# Your goal:
Go to the line holding "(232, 993) none" in the entries below and write out exactly every line down to and including the line holding "[672,153,809,164] the list".
--------------------------------------------------
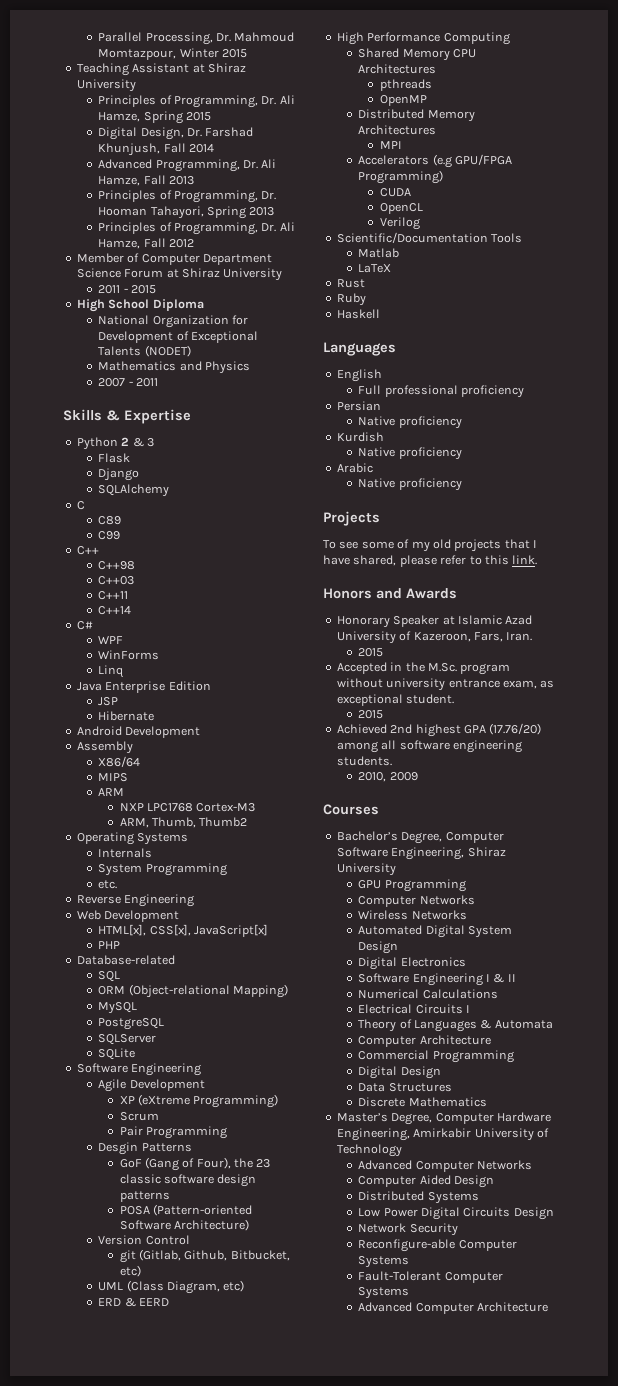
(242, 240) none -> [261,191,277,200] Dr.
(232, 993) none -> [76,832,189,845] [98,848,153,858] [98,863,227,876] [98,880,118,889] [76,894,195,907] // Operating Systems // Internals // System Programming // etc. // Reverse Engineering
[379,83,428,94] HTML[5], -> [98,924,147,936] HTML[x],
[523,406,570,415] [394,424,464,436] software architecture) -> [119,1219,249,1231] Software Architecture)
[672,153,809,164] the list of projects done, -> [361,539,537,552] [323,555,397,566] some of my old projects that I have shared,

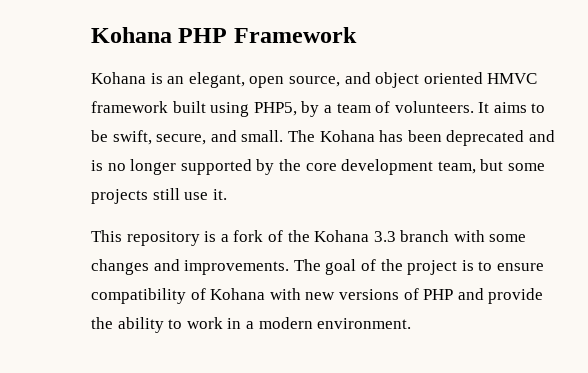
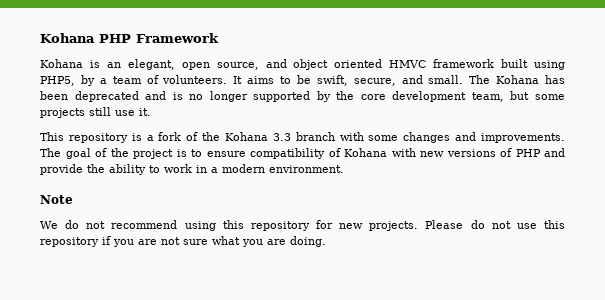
(412, 323) none -> [40,195,73,204] [40,220,566,231] [40,236,326,247] // Note // We do not recommend using this repository for new projects. Please do not use this repository if you are not sure what you are doing.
--------------------------------------------------
# Written response:
(232, 993) none -> [76,832,189,845] [98,848,153,858] [98,863,227,876] [98,880,118,889] [76,894,195,907] // Operating Systems // Internals // System Programming // etc. // Reverse Engineering
[379,83,428,94] HTML[5], -> [98,924,147,936] HTML[x],
[523,406,570,415] [394,424,464,436] software architecture) -> [119,1219,249,1231] Software Architecture)
[672,153,809,164] the list of projects done, -> [361,539,537,552] [323,555,397,566] some of my old projects that I have shared,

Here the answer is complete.